[Reading text]
....

Regarding our initial hypothesis from Section 7.1, we cannot draw any conclusive results yet, as the sample size and the time-span (i.e., number of games played in the survey) were too small to establish trends. This requires further testing and a survey with a bigger sample size, as described in Section 9. However, our initial survey does indicate that—at least for DEFCON—enjoyability and ability are not correlated in a simple positive manner, which is an interesting finding.

8. Related Work

The use of case-based reasoning, planning, and other AI techniques for board games is too extensive to cover, hence it is beyond the scope of this paper. Randall et al. have used DEFCON as a test-bed for AI techniques, in particular learning ship fleet formations [4]. Case-based reasoning has been used in [5] for plan recognition in order to predict a player's actions when playing the Space Invaders game. They used a simplified planning language which did not need preconditions and applied plan recognition to abstract state-action pairs. Using a plan library derived from games played by others, they achieved good predictive accuracy. In the real-time strategy game Wargus, a dynamic scripting approach was shown to outperform hand-crafted plans, as described in [6]. Moreover, hierarchical planning was tested in an Unreal Tournament environment by [7], who showed that this method had a clear advantage over finite state machines.

....

[Questions on the material]
[1] According to the game AI excerpt, why can no conclusive results be drawn yet about the initial hypothesis from Section 7.1? Answer in one to three sentences.
[2] Continue the game AI excerpt from the point where it stops.
The data that come next have no connection to the game AI excerpt.

....

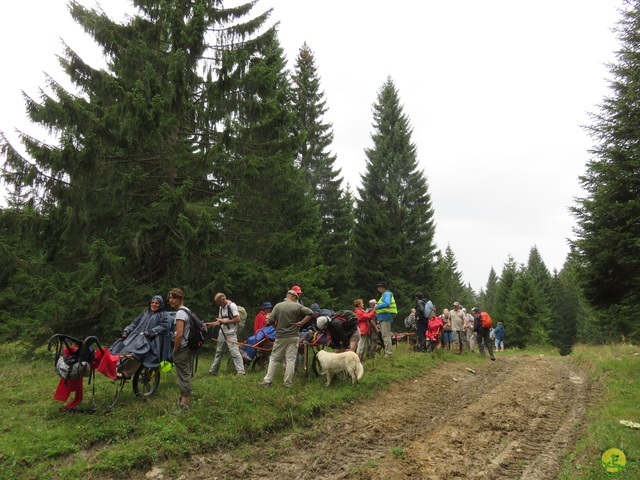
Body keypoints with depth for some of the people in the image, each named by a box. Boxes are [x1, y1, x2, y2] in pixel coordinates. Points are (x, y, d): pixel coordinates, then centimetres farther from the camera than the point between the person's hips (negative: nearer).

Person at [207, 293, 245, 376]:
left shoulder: (232, 306, -13)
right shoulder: (220, 307, 14)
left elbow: (237, 319, -19)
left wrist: (225, 321, -17)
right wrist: (211, 324, 8)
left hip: (231, 334, -8)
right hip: (222, 333, 8)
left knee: (234, 352, -12)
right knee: (219, 352, 16)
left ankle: (240, 371, -12)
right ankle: (213, 371, 26)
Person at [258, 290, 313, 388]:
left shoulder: (278, 306, -2)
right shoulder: (298, 306, -4)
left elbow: (271, 320, -4)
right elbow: (310, 313, -9)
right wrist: (301, 323, -5)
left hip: (280, 337, 1)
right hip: (293, 337, -1)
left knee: (274, 358, 11)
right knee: (290, 360, 3)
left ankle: (267, 380, 10)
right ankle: (288, 383, 6)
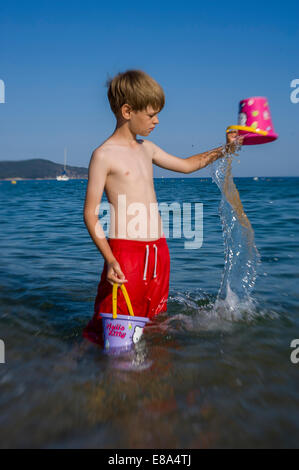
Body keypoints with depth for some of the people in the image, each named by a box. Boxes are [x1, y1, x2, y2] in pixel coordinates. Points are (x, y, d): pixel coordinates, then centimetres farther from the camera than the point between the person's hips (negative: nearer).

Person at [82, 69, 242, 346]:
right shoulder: (104, 154, -7)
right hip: (125, 252, -7)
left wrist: (223, 150, 24)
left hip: (158, 251, 8)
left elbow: (186, 165, 31)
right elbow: (90, 214, -10)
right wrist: (110, 260, -18)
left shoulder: (147, 149, 15)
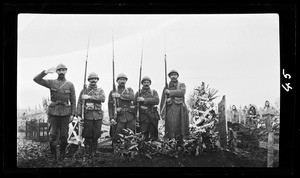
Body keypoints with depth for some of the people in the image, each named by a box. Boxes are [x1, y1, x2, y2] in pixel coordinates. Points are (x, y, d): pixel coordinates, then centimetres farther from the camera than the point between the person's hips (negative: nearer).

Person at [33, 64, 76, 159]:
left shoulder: (70, 85, 5)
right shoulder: (51, 83, 5)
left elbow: (73, 101, 6)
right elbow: (36, 79, -5)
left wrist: (72, 114, -1)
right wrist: (46, 72, -17)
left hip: (65, 113, 0)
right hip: (53, 112, 0)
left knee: (64, 136, 4)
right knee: (52, 135, -1)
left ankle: (62, 155, 19)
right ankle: (53, 156, 13)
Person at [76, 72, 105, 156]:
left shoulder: (100, 90, 12)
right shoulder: (84, 91, 10)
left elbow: (103, 99, -9)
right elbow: (79, 103, 4)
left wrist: (90, 97, -15)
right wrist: (79, 114, -7)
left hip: (98, 115, 1)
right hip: (87, 115, -1)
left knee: (96, 135, 2)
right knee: (87, 135, -4)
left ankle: (93, 152, 15)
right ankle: (87, 151, 14)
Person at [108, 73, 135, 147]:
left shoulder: (129, 90, 15)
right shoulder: (113, 92, 8)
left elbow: (132, 97, -8)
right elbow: (110, 106, 0)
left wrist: (120, 95, -15)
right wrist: (111, 118, -12)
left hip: (130, 117, 2)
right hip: (119, 117, -2)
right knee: (116, 138, -4)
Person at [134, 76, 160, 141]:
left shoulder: (154, 92, 11)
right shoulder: (138, 93, 11)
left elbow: (157, 101, -9)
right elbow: (134, 105, 8)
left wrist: (144, 100, -16)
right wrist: (140, 107, -13)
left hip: (153, 117, 1)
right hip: (143, 117, -1)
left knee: (154, 136, 2)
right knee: (144, 136, -5)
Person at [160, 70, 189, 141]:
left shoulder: (182, 85, 13)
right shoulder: (167, 87, 16)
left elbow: (182, 92, -10)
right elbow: (163, 100, 14)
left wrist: (170, 92, -8)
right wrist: (162, 113, 6)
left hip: (180, 109, -1)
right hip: (170, 109, 1)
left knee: (180, 128, -4)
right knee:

....

[Answers]
[1] No conclusive results can be drawn because the sample size was too small to establish trends. The time-span, meaning the number of games played in the survey, was also too small.

[2]
A comparison of artificial neural networks and evolutionary algorithms for optimally controlling a motocross bike in a video game was investigated in [8]. Both methods were used to create riders which were compared with regard to their speed and originality. They found that the neural network found a faster solution but required hand crafted training data, while the evolutionary solution was slower, but found solutions that had not been found by humans previously. In commercial games, scripting and/or reactive behaviors have in general been sufficient to simulate planning, as full planning can be computationally expensive. However, the Dark Reign game from Activision uses a form of finite state machines that involves planning [9], and the first-person shooter game F.E.A.R employs goal-oriented action planning [10].

8.1. Other Applications

Although the developed bot is in itself already an application of the used techniques, the underlying concept of combining artificial intelligence methods to benefit from synergy effects is applicable to many problems, including, but not restricted to, other strategy computer games that have similar requirements of optimizing and planning actions to be able to compete with skilled humans.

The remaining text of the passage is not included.